INSTRUCTIONS FOR THE TASK =>
Render the records below as a Markdown table with the columns "Row" and "Line", one numbered row per line, from the line with "pose: elev=173.4 azim=204.8" up to and including the line with "Dot at: (288, 274)". Leave out any blank lines.

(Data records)
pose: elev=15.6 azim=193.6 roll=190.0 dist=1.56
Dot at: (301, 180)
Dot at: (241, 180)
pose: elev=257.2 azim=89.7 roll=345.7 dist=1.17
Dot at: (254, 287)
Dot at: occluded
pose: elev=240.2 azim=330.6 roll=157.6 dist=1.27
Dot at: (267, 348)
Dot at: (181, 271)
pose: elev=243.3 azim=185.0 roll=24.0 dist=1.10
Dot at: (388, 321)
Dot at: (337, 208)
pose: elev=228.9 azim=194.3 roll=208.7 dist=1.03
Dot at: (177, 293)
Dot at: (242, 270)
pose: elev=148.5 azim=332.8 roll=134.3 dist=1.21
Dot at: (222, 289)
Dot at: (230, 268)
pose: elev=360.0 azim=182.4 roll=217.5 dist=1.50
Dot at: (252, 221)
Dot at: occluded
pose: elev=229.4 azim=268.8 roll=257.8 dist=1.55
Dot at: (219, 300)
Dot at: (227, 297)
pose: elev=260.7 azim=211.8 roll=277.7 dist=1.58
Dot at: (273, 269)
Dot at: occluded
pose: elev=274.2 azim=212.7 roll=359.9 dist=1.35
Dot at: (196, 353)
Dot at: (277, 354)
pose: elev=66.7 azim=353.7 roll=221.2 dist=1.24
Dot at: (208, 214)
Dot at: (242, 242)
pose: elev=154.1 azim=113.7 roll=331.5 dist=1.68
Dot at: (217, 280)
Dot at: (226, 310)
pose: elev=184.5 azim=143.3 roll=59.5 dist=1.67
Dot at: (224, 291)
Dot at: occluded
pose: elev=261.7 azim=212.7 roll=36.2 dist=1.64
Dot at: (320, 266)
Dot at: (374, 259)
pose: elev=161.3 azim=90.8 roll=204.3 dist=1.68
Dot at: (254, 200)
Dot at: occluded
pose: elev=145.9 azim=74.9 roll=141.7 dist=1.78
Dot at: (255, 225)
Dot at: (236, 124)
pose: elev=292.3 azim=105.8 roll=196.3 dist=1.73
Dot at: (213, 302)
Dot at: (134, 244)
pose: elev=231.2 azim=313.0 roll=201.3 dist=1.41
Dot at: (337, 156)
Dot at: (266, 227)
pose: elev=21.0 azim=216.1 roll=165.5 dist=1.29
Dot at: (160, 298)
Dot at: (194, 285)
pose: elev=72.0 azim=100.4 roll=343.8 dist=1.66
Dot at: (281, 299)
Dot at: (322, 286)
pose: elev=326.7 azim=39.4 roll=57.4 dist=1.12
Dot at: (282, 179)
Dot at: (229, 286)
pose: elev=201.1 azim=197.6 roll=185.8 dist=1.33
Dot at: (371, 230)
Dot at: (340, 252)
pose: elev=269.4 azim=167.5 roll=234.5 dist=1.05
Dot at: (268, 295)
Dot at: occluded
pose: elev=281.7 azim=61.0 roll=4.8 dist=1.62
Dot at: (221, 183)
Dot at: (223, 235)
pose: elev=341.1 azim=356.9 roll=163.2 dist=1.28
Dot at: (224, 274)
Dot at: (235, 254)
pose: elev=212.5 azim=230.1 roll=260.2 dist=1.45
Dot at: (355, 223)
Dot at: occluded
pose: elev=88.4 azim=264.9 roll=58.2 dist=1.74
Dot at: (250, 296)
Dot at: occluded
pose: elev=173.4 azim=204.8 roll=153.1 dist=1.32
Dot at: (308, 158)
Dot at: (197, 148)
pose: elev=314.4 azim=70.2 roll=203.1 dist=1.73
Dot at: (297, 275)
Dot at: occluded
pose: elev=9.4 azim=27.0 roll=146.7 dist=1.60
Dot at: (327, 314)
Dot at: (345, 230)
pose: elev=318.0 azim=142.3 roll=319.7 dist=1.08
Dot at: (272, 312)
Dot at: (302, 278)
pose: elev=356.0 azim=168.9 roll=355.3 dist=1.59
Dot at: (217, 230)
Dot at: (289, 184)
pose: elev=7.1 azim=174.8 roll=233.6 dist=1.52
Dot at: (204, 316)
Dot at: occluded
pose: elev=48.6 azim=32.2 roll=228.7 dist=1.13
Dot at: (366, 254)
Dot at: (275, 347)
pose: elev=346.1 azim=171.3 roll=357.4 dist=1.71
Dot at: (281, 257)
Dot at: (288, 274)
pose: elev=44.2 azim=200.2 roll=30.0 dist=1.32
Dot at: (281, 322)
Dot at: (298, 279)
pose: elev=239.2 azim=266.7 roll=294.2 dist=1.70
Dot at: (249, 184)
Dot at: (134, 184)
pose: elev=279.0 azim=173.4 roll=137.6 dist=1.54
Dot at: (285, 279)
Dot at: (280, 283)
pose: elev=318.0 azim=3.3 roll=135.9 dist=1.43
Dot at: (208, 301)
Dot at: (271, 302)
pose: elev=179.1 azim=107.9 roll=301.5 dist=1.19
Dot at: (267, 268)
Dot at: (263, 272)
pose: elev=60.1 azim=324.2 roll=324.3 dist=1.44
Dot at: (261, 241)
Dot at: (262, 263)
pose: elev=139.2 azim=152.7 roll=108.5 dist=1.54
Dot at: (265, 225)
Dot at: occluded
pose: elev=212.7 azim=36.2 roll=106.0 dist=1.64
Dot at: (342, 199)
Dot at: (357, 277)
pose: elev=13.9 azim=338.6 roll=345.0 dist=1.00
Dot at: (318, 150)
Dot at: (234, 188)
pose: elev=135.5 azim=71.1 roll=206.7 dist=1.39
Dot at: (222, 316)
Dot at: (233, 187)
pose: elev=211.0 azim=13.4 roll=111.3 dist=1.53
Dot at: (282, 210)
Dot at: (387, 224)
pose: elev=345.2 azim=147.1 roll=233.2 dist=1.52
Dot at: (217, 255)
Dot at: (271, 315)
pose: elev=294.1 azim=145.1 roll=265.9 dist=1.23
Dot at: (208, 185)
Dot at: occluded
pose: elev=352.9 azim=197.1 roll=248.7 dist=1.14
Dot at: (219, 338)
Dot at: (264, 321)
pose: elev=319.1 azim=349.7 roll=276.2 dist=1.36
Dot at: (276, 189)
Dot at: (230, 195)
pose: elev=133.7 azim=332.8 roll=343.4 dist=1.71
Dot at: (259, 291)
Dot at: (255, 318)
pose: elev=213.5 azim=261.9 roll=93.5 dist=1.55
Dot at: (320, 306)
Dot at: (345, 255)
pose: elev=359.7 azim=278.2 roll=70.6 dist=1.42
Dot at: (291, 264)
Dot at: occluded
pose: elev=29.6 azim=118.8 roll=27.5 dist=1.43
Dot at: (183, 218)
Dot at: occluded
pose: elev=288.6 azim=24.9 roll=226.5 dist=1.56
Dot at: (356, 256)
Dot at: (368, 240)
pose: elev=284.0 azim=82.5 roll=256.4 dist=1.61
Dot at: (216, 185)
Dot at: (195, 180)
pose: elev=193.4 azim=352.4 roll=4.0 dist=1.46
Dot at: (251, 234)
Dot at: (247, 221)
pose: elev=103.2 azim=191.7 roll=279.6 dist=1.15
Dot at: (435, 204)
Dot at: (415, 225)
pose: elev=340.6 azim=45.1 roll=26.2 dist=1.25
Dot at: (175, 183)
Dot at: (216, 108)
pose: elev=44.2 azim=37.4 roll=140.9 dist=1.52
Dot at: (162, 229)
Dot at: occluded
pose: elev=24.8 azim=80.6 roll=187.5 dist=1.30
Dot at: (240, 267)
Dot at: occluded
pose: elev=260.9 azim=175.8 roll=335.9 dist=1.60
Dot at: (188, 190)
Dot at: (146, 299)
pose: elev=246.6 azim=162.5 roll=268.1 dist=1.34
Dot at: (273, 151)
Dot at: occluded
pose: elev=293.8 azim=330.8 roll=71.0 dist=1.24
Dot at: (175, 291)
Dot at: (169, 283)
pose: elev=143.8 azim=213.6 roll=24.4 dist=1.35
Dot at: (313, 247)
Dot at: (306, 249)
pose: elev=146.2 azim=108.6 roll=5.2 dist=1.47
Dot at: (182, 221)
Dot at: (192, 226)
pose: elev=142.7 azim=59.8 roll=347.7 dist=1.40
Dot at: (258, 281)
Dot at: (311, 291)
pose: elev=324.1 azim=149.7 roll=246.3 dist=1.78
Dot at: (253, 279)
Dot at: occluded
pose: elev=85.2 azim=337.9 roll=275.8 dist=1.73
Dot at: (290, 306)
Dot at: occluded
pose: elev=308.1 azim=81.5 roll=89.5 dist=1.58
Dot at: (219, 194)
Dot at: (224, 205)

TASK ANSWER =>
| Row | Line |
|---|---|
| 1 | pose: elev=173.4 azim=204.8 roll=153.1 dist=1.32 |
| 2 | Dot at: (308, 158) |
| 3 | Dot at: (197, 148) |
| 4 | pose: elev=314.4 azim=70.2 roll=203.1 dist=1.73 |
| 5 | Dot at: (297, 275) |
| 6 | Dot at: occluded |
| 7 | pose: elev=9.4 azim=27.0 roll=146.7 dist=1.60 |
| 8 | Dot at: (327, 314) |
| 9 | Dot at: (345, 230) |
| 10 | pose: elev=318.0 azim=142.3 roll=319.7 dist=1.08 |
| 11 | Dot at: (272, 312) |
| 12 | Dot at: (302, 278) |
| 13 | pose: elev=356.0 azim=168.9 roll=355.3 dist=1.59 |
| 14 | Dot at: (217, 230) |
| 15 | Dot at: (289, 184) |
| 16 | pose: elev=7.1 azim=174.8 roll=233.6 dist=1.52 |
| 17 | Dot at: (204, 316) |
| 18 | Dot at: occluded |
| 19 | pose: elev=48.6 azim=32.2 roll=228.7 dist=1.13 |
| 20 | Dot at: (366, 254) |
| 21 | Dot at: (275, 347) |
| 22 | pose: elev=346.1 azim=171.3 roll=357.4 dist=1.71 |
| 23 | Dot at: (281, 257) |
| 24 | Dot at: (288, 274) |